## [Assignment]
Two lines mark the range in the entries below: the one holding "right ear: (409, 180)" and the one holding "left hip: (406, 211)". Set down those two and all lines between them, exactly.

• • •

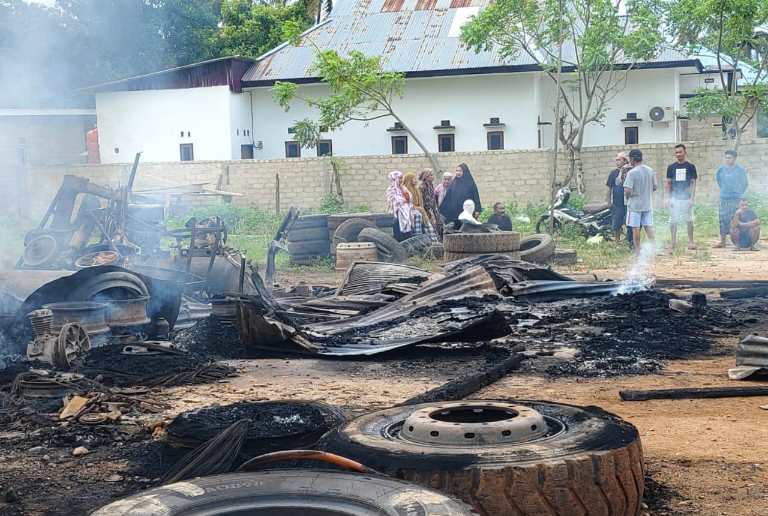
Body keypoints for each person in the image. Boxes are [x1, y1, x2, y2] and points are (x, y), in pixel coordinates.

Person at [623, 149, 657, 255]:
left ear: (632, 159)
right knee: (648, 226)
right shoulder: (650, 170)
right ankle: (654, 248)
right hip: (647, 204)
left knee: (635, 228)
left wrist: (628, 197)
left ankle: (637, 250)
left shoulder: (632, 173)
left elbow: (627, 190)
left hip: (634, 205)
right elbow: (655, 187)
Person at [664, 144, 698, 251]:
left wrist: (692, 198)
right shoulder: (671, 167)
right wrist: (667, 198)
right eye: (676, 152)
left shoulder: (691, 167)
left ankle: (691, 242)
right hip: (675, 198)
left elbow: (693, 183)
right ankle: (673, 242)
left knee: (689, 220)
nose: (678, 154)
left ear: (685, 152)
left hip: (686, 198)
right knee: (673, 221)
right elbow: (668, 183)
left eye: (680, 152)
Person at [714, 150, 749, 248]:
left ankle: (739, 241)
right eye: (726, 157)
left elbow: (745, 183)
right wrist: (725, 190)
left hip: (736, 198)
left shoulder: (740, 170)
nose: (727, 159)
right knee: (722, 219)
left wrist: (739, 193)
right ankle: (723, 241)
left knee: (737, 219)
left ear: (734, 158)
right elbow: (719, 181)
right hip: (724, 198)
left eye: (729, 157)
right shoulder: (721, 169)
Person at [439, 163, 482, 229]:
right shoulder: (454, 183)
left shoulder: (470, 183)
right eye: (457, 170)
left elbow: (476, 196)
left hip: (467, 214)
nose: (458, 172)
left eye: (460, 171)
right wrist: (442, 209)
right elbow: (448, 197)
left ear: (464, 171)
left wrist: (477, 210)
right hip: (455, 214)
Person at [605, 152, 633, 246]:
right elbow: (609, 188)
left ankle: (630, 242)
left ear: (625, 161)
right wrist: (608, 201)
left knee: (629, 223)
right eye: (616, 160)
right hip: (617, 203)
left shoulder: (631, 172)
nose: (617, 162)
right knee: (616, 223)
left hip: (629, 202)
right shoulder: (613, 173)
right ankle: (617, 242)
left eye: (619, 160)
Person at [402, 171, 438, 242]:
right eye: (413, 179)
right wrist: (418, 209)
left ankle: (434, 241)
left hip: (421, 210)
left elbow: (421, 202)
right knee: (418, 217)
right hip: (413, 212)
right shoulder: (405, 191)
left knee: (428, 225)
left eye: (415, 179)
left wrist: (422, 210)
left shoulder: (417, 190)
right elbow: (407, 204)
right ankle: (419, 239)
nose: (415, 180)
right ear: (409, 180)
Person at [385, 170, 413, 242]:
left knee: (407, 232)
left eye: (401, 178)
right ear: (395, 179)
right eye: (399, 178)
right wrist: (403, 200)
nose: (401, 180)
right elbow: (394, 200)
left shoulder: (403, 188)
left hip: (406, 211)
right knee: (399, 232)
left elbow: (409, 197)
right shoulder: (391, 189)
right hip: (397, 213)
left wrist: (406, 198)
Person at [418, 168, 444, 238]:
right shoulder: (422, 187)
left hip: (433, 210)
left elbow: (433, 199)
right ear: (426, 177)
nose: (433, 176)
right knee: (431, 229)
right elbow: (423, 202)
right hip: (428, 211)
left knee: (438, 227)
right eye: (431, 175)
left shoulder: (431, 185)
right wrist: (428, 213)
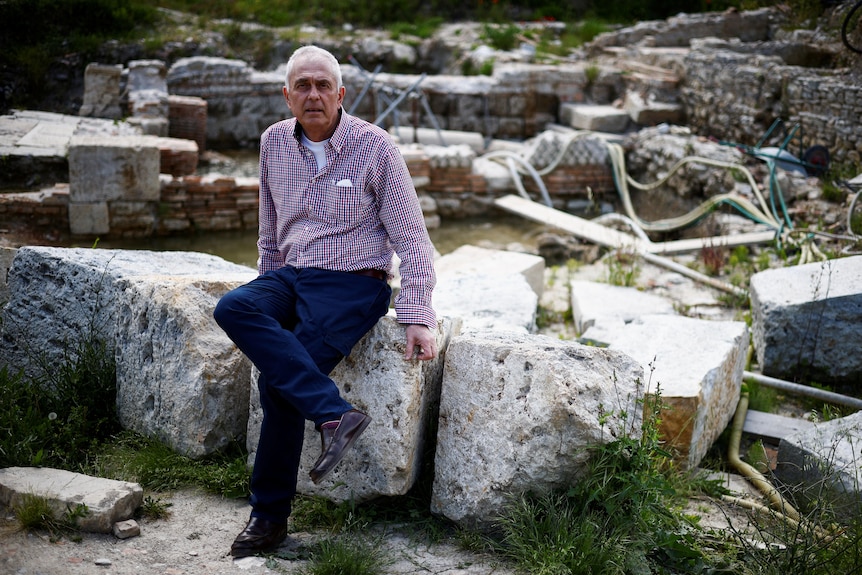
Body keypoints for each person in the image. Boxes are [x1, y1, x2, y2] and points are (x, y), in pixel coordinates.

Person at [213, 45, 438, 558]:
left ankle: (267, 519)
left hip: (352, 282)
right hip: (290, 276)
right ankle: (335, 413)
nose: (312, 95)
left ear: (341, 94)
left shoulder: (376, 147)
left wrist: (417, 314)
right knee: (232, 307)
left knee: (279, 386)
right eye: (302, 86)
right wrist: (272, 298)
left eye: (322, 86)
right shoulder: (273, 142)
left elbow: (412, 239)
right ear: (286, 94)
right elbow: (270, 233)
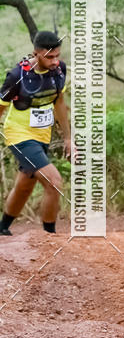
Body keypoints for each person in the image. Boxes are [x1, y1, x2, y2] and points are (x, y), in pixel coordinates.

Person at [0, 31, 71, 236]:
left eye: (57, 55)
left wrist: (67, 138)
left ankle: (3, 228)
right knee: (54, 182)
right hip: (19, 134)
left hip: (42, 135)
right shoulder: (17, 76)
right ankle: (50, 237)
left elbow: (59, 103)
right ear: (36, 54)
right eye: (49, 57)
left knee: (25, 185)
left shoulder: (59, 70)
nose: (55, 61)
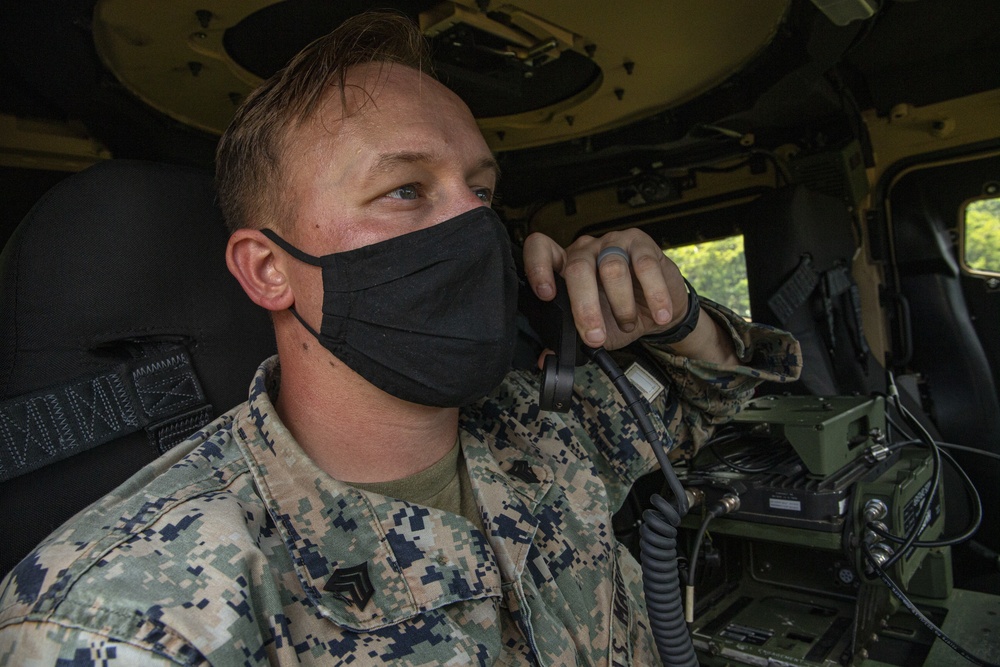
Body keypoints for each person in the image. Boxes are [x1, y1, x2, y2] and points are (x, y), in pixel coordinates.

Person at [0, 12, 800, 666]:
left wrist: (676, 317)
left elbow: (713, 401)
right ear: (268, 270)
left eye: (481, 189)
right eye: (406, 189)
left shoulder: (543, 424)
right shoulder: (128, 614)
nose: (474, 225)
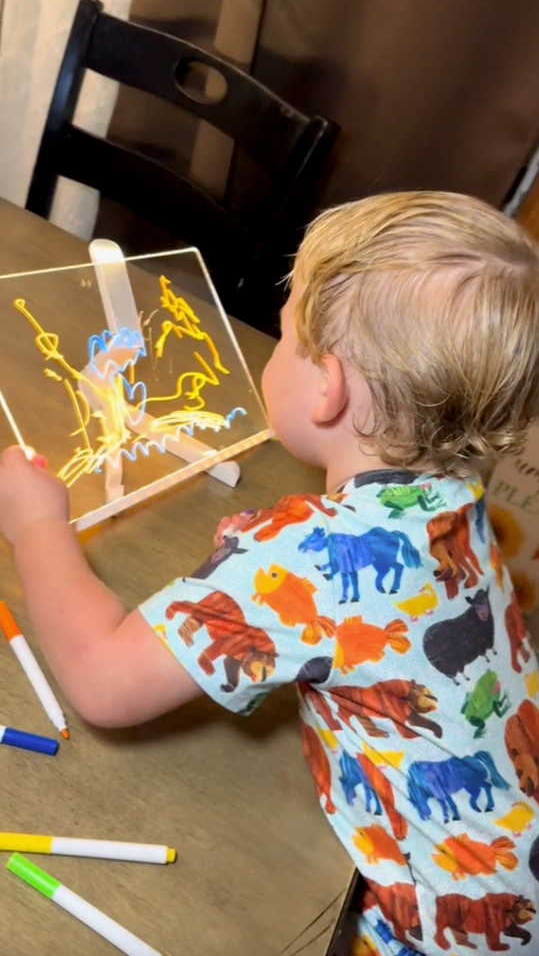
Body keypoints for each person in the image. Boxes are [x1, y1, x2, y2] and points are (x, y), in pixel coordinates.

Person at [1, 191, 539, 955]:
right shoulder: (456, 498)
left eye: (284, 334)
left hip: (449, 930)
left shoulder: (307, 553)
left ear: (326, 387)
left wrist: (34, 522)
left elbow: (101, 679)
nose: (272, 347)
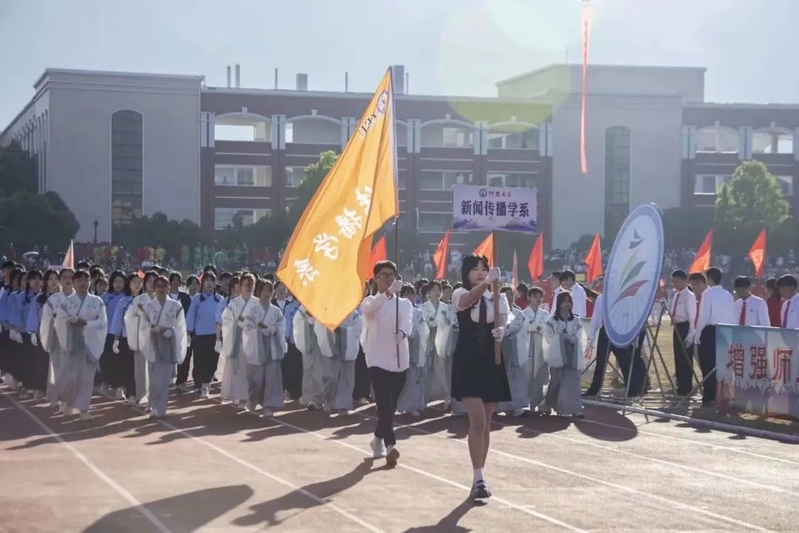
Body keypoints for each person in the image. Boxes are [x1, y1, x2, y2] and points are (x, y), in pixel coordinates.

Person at [449, 255, 510, 501]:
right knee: (477, 420)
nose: (480, 272)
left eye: (484, 269)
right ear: (466, 273)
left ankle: (479, 476)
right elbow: (467, 301)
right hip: (468, 362)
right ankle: (478, 476)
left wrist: (502, 329)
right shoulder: (460, 293)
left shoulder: (498, 297)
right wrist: (486, 284)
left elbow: (505, 317)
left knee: (486, 423)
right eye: (475, 269)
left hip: (491, 361)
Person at [360, 260, 413, 468]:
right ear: (375, 278)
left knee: (391, 406)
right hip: (377, 359)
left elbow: (408, 321)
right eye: (384, 275)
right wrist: (388, 293)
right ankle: (391, 445)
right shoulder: (370, 301)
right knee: (384, 402)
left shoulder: (404, 303)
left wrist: (403, 332)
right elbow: (370, 310)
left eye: (392, 275)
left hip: (399, 359)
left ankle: (377, 438)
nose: (389, 279)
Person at [55, 270, 108, 420]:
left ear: (90, 282)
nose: (83, 283)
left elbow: (102, 322)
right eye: (79, 280)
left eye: (86, 280)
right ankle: (68, 402)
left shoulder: (97, 301)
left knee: (87, 378)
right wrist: (69, 322)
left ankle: (84, 409)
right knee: (70, 376)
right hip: (72, 341)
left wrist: (86, 323)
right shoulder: (67, 301)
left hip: (90, 342)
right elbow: (59, 321)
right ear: (74, 283)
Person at [142, 275, 188, 418]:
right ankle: (152, 401)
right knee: (154, 381)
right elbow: (142, 326)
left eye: (164, 286)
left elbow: (181, 327)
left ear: (168, 288)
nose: (161, 289)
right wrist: (150, 330)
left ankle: (160, 408)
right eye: (158, 286)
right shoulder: (148, 307)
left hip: (167, 344)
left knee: (164, 380)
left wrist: (169, 331)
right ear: (154, 288)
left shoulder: (176, 306)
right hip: (152, 344)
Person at [242, 279, 286, 417]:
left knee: (271, 378)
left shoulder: (276, 311)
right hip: (257, 346)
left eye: (270, 290)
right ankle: (253, 399)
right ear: (259, 292)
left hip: (272, 347)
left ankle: (268, 405)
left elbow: (282, 326)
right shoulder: (253, 310)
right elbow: (246, 327)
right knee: (257, 379)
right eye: (264, 290)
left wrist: (274, 329)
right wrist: (258, 330)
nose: (267, 293)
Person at [692, 267, 735, 406]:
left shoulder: (708, 294)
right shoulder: (728, 294)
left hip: (710, 331)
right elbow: (732, 315)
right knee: (722, 365)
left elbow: (704, 316)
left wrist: (698, 334)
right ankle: (723, 395)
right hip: (725, 331)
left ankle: (709, 396)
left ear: (709, 278)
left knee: (708, 364)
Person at [543, 291, 586, 418]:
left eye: (569, 301)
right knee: (556, 381)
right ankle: (548, 403)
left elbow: (581, 336)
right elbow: (547, 337)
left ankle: (575, 408)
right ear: (559, 303)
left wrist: (574, 339)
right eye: (565, 301)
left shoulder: (576, 320)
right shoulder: (552, 320)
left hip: (572, 354)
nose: (567, 303)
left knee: (573, 380)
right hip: (557, 354)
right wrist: (560, 338)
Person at [314, 308, 362, 416]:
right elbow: (318, 327)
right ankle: (326, 400)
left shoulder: (354, 315)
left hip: (347, 348)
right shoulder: (326, 312)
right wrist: (331, 329)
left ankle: (343, 406)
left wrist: (342, 330)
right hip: (331, 347)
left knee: (347, 379)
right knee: (330, 377)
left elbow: (358, 329)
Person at [124, 271, 158, 409]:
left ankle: (154, 397)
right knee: (140, 369)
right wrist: (141, 318)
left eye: (154, 281)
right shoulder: (138, 300)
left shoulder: (162, 299)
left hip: (157, 339)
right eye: (149, 281)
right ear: (145, 283)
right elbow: (129, 318)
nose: (152, 284)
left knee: (155, 369)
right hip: (141, 338)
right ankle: (141, 395)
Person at [220, 273, 255, 407]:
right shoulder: (234, 303)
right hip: (237, 340)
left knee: (252, 371)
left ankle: (250, 396)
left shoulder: (257, 303)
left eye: (251, 285)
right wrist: (236, 323)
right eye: (246, 284)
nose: (249, 287)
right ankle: (241, 397)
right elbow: (226, 320)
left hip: (253, 341)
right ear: (240, 286)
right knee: (239, 370)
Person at [185, 272, 222, 398]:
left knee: (212, 361)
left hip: (215, 336)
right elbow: (191, 315)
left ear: (215, 284)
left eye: (212, 281)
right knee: (199, 361)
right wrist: (188, 331)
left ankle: (206, 382)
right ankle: (200, 384)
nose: (209, 284)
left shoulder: (219, 299)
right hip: (200, 335)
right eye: (207, 281)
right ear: (203, 283)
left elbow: (223, 317)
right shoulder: (197, 299)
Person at [496, 286, 530, 417]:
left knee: (514, 377)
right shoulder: (495, 312)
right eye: (505, 295)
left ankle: (515, 405)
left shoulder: (519, 313)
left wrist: (506, 331)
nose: (509, 298)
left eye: (511, 295)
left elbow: (516, 328)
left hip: (514, 348)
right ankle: (498, 405)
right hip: (498, 347)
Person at [396, 284, 429, 417]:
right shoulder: (397, 311)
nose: (409, 297)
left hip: (415, 347)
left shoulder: (418, 312)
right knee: (401, 379)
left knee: (414, 377)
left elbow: (424, 329)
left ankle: (413, 405)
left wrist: (416, 334)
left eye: (412, 294)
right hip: (400, 346)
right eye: (406, 294)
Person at [669, 269, 697, 396]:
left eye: (677, 281)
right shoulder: (676, 295)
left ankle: (686, 387)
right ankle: (680, 386)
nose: (675, 284)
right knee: (678, 357)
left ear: (684, 280)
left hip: (685, 327)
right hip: (677, 327)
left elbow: (692, 316)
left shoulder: (689, 296)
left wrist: (691, 332)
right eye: (673, 281)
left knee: (685, 358)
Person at [523, 286, 550, 413]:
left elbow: (547, 329)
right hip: (527, 347)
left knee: (541, 375)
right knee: (527, 374)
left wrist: (536, 327)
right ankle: (525, 402)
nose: (538, 299)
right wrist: (535, 327)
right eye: (534, 296)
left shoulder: (545, 314)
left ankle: (540, 402)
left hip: (541, 348)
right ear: (529, 298)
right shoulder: (523, 314)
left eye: (540, 296)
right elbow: (524, 328)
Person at [293, 304, 325, 410]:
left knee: (319, 370)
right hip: (307, 340)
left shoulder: (324, 303)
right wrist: (307, 320)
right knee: (308, 369)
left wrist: (316, 320)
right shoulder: (304, 306)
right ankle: (308, 397)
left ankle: (319, 397)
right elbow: (297, 321)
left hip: (320, 341)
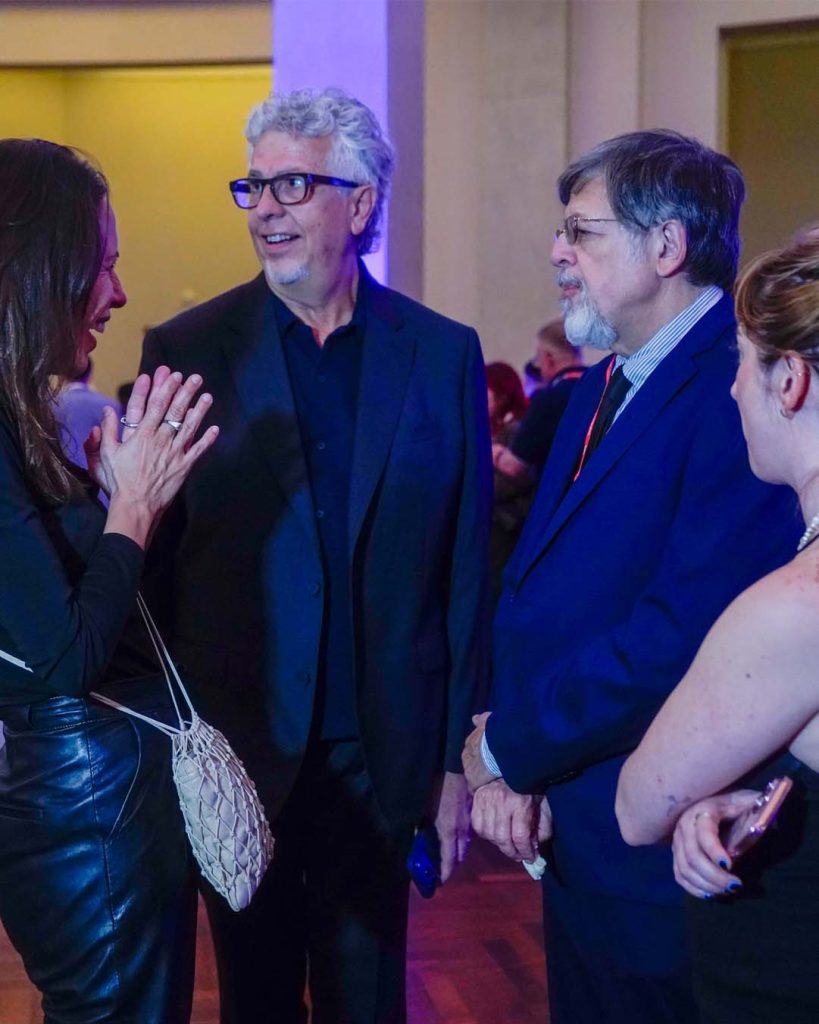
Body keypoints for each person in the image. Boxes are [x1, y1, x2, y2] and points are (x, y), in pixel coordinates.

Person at [139, 87, 491, 1024]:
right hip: (241, 750)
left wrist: (457, 761)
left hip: (386, 757)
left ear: (361, 202)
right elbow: (155, 570)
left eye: (292, 185)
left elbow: (463, 571)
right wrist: (171, 751)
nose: (265, 208)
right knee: (252, 1001)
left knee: (368, 1004)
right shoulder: (187, 349)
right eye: (252, 186)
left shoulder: (441, 354)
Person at [461, 129, 798, 1024]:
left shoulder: (735, 386)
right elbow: (545, 593)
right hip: (577, 821)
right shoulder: (602, 380)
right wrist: (518, 762)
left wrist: (508, 748)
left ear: (665, 246)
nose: (556, 251)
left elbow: (677, 633)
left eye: (581, 231)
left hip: (659, 847)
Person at [0, 138, 218, 1022]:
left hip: (97, 804)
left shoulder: (23, 414)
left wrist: (116, 501)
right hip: (83, 818)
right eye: (103, 265)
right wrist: (133, 505)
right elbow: (65, 659)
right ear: (39, 267)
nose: (119, 294)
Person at [616, 226, 819, 1024]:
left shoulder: (792, 609)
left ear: (789, 380)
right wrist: (758, 790)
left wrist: (697, 794)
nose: (733, 390)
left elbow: (639, 806)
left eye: (741, 360)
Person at [486, 362, 532, 602]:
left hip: (506, 528)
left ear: (502, 395)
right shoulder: (489, 430)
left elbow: (518, 478)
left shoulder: (515, 430)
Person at [54, 358, 122, 469]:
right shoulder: (109, 404)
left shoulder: (51, 404)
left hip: (60, 471)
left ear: (62, 375)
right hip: (98, 471)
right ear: (90, 374)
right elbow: (118, 443)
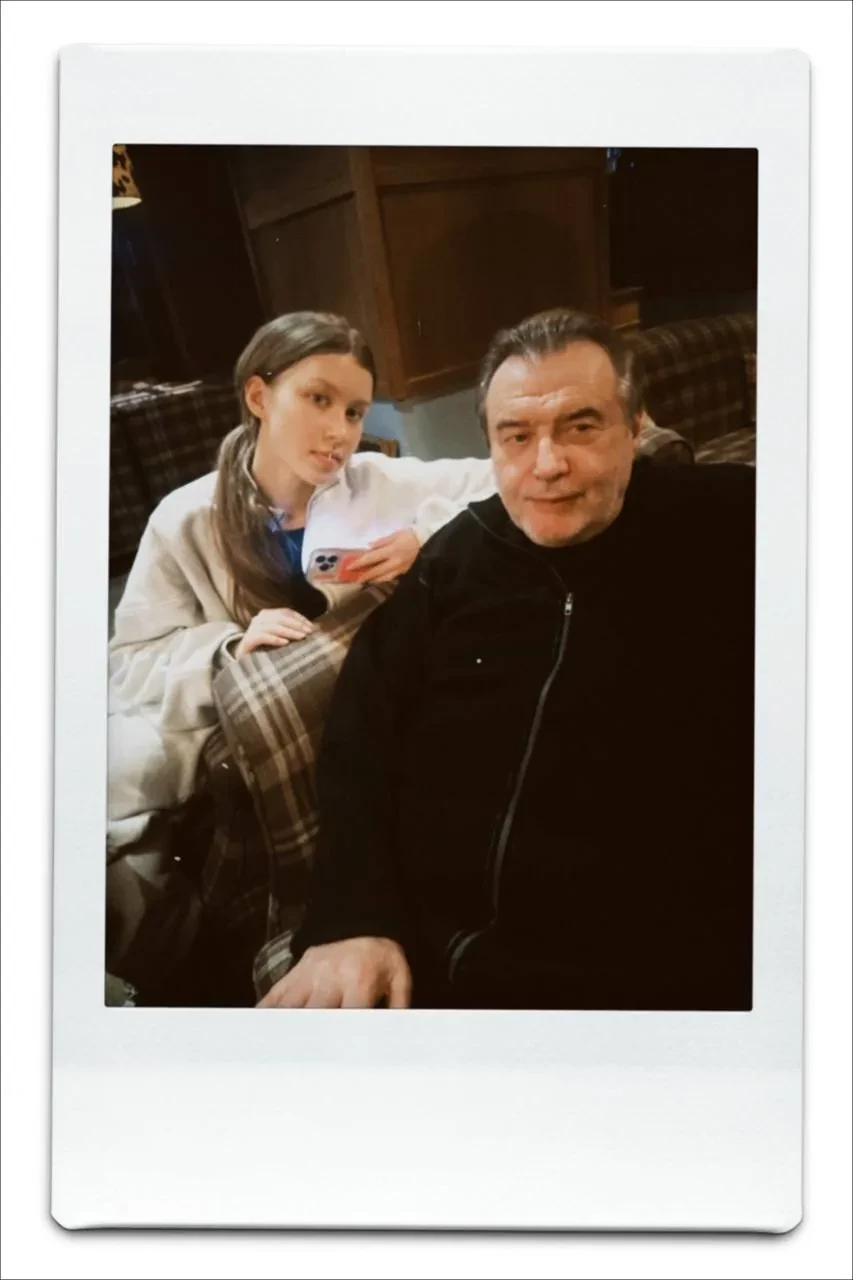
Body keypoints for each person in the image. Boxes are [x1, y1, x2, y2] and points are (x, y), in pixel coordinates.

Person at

• • •

## [Output]
right ear: (409, 180)
Person at [385, 170, 413, 242]:
left knee: (407, 232)
left eye: (401, 178)
right ear: (395, 179)
right eye: (399, 178)
right wrist: (403, 200)
nose: (401, 180)
right elbow: (394, 200)
left shoulder: (403, 188)
left hip: (406, 211)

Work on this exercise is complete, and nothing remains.